Days 44-48 (September 11-15)
Larrabee State Park in Bellingham, Washington
Beautiful, beautiful Bellingham. Based on a glowing recommendation from a family member who recently visited, we made it a last-minute addition to our itinerary. We fit so many activities into our few days in the area that I will be dedicating several posts to our stay. By the end of our time in Bellingham, I will find myself dreaming about a life here.
From the south, the drive toward the city via Chuckanut Drive winds through farmland then up the side of Chuckanut Mountain, providing teaser views of waterscapes which we will get a better view of up the road once we reach Larrabee State Park.
Bellingham is a super scenic ten minute drive to the north via Chuckanut Drive. Upon seeing how lovely Larrabee’s campground is, and given the convenient proximity to the city, Deception Pass, and the San Juan Islands, we quickly decide that the park will make a great home base for exploring the area over the next four days.
We set out a quick Pacific Northwest themed lunch of smoked salmon spread & crackers, a Washington apple (of course!), and I treat myself to an afternoon beer: Deschutes Pacific Wonderland.
A quarter mile walk down to the park’s rocky shoreline and pebble beach on Samish Bay presents stunning views of the San Juan islands, a cargo ship or two and a double-masted sailboat, which likely is sailing home from the wooden boat festival in Port Townsend.
There are tide pools here, although I did not see any anemones or starfish. Perhaps we weren’t there when the tide was at its lowest, or perhaps the starfish here have disappeared due to the unfortunate wasting disease.
From the beach one can also get a glimpse at a couple of private homes perched on the cliff overlooking the water, though they are wonderfully nestled in the forest.
Water-based park activities include boating & kayaking, sailboarding, diving, crabbing, clamming, fishing, and wildlife-watching.
A short walk from the beach there is a playground and a nice old sheltered pavilion that can be rented for day-use gatherings.

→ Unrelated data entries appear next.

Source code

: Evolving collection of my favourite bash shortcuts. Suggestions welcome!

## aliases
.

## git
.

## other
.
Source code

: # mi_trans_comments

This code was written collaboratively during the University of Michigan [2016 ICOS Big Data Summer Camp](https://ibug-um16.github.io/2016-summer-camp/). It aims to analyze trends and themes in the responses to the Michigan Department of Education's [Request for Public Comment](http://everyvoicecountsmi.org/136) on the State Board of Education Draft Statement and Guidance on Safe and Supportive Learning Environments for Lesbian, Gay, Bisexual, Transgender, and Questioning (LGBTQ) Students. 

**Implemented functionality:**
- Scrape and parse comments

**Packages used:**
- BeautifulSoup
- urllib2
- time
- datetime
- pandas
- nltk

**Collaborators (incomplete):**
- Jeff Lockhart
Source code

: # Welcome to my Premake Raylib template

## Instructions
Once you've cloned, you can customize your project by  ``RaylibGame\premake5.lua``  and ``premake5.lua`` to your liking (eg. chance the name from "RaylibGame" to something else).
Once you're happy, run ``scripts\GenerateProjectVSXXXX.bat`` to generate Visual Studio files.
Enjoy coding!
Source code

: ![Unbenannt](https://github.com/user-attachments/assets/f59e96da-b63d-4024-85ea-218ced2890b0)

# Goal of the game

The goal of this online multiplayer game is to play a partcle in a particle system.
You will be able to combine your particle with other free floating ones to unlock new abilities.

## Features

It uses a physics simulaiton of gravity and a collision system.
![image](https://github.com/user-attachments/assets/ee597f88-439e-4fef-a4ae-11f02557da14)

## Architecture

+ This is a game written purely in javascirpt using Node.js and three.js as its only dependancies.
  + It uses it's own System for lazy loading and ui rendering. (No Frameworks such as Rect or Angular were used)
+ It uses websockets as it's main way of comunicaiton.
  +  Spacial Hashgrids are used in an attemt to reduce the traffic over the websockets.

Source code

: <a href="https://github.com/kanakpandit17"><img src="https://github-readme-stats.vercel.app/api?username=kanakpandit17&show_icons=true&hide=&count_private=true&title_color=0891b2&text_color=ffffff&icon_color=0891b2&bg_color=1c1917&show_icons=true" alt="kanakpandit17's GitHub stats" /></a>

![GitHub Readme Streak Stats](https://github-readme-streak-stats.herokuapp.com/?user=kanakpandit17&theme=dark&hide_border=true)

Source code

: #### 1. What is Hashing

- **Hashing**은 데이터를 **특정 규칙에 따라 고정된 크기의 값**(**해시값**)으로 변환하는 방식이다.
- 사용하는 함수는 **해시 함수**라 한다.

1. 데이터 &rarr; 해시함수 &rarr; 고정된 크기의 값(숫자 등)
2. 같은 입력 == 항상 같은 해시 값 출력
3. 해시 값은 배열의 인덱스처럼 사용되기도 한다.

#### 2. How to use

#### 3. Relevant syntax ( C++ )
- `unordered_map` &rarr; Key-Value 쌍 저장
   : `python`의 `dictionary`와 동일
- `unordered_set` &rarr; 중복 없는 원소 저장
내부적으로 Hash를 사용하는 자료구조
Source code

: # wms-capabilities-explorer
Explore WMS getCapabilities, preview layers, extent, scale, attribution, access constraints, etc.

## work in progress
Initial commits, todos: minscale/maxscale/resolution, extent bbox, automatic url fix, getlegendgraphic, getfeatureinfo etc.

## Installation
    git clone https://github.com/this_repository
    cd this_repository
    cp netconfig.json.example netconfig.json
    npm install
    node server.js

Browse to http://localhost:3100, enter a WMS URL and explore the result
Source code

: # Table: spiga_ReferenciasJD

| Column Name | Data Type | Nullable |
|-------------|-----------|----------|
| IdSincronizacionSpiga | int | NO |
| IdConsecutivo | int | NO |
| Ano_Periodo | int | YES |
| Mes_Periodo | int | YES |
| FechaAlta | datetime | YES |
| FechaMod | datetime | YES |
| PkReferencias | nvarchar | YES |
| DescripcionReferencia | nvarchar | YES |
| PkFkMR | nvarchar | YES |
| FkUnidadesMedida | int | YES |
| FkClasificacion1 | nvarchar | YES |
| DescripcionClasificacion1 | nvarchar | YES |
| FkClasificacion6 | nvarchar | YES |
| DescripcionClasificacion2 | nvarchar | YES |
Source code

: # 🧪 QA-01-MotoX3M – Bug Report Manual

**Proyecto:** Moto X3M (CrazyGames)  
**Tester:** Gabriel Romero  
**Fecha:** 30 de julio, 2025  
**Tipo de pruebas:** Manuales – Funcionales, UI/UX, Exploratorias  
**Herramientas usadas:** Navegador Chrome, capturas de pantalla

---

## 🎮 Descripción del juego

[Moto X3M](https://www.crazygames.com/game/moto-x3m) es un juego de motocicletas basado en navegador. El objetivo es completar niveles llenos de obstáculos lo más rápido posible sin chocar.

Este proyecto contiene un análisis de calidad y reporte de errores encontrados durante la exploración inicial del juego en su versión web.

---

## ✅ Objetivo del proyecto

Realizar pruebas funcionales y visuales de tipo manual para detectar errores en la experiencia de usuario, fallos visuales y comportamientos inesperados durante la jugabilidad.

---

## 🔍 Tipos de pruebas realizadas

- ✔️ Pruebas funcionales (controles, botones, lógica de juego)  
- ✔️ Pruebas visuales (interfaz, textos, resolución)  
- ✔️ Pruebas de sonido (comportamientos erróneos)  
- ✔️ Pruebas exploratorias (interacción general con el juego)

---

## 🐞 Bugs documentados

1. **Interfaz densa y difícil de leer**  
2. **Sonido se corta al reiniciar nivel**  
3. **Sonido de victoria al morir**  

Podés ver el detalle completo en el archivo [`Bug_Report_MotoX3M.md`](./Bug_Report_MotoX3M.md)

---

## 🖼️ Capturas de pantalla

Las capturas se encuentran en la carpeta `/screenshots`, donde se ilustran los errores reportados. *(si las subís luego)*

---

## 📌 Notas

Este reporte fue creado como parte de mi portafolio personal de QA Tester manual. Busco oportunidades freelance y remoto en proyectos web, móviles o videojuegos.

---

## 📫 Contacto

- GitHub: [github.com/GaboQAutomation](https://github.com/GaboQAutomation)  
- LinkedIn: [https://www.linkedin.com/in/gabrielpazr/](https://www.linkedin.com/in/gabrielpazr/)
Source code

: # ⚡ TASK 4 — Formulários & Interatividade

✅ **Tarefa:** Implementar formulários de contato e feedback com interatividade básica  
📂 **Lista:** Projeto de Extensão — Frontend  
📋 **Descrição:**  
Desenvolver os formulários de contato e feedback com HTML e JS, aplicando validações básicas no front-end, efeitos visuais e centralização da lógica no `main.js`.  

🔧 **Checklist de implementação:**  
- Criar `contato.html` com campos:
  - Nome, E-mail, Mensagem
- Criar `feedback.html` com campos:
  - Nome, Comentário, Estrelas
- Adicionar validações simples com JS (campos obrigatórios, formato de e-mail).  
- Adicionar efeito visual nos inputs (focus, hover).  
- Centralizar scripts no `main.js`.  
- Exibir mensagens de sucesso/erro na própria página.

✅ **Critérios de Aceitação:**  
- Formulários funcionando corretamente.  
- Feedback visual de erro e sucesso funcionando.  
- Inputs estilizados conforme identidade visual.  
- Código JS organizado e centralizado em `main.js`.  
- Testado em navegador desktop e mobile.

The park has a total of 18 miles of trails (biking, hiking, horse, and multi-use). I have no recommendations for any specific trails because we spent most of our days in the city of Bellingham and taking side trips. It really is a shame, because this area is known for its easy access to hundreds of trails. I could spend a month in this area and still not have time to do everything on my wish list!
One thing worth noting: Trains run regularly (up to 16 times a day) through the park. This didn’t bother us, however those who are noise-sensitive will want to want to select a site as far from the track as possible, or perhaps even consider staying elsewhere. Earplugs are helpful but won’t block out the sound of the trains completely.
Although the weather was gray and drizzly much of the time that we were in Bellingham (apparently the rainy season started early), we were fortunate to watch a couple of spectacular sunsets over the San Juans.
I feel relaxed just reliving our time here through this blog post. Alhough now I’m craving that tasty Pacific Northwest campground lunch!